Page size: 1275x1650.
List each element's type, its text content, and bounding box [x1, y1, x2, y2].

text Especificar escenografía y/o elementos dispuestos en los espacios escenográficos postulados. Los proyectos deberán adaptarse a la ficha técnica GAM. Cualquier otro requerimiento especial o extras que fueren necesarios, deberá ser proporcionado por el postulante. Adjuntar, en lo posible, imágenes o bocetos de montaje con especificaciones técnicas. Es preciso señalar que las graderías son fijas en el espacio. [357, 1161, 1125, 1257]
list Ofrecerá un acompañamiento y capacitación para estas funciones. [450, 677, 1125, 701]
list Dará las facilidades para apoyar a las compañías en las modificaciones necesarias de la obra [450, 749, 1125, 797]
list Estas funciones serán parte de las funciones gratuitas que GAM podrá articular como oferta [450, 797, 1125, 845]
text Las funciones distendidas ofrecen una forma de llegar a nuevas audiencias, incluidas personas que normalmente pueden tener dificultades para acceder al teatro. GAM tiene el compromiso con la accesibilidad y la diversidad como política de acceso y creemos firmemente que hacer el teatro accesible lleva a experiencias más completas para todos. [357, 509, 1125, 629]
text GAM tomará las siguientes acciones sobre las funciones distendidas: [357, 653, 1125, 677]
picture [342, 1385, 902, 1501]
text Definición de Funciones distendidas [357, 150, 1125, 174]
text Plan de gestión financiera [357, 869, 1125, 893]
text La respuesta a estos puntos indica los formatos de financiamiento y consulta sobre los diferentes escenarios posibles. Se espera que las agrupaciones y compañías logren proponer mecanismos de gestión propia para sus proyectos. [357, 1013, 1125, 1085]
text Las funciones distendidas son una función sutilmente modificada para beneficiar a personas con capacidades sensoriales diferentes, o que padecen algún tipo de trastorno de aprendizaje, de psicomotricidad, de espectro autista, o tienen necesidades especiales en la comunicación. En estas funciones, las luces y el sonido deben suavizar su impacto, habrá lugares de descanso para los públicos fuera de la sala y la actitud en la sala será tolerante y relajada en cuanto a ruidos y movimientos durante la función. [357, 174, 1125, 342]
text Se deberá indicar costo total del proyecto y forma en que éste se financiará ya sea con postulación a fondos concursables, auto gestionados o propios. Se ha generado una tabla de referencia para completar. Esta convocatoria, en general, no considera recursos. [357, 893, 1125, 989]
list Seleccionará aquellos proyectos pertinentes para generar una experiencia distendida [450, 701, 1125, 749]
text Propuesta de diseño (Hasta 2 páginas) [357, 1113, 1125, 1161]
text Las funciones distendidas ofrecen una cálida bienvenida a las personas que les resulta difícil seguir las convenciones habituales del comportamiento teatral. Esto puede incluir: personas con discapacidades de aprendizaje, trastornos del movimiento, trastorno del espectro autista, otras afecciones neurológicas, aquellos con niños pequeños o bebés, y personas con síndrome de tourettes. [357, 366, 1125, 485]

- - -

▶ **Task to carry out**: Within the entries above, how many lines contain "proyectos"? Respond with the number only.

▶ **Output for this exercise**: 3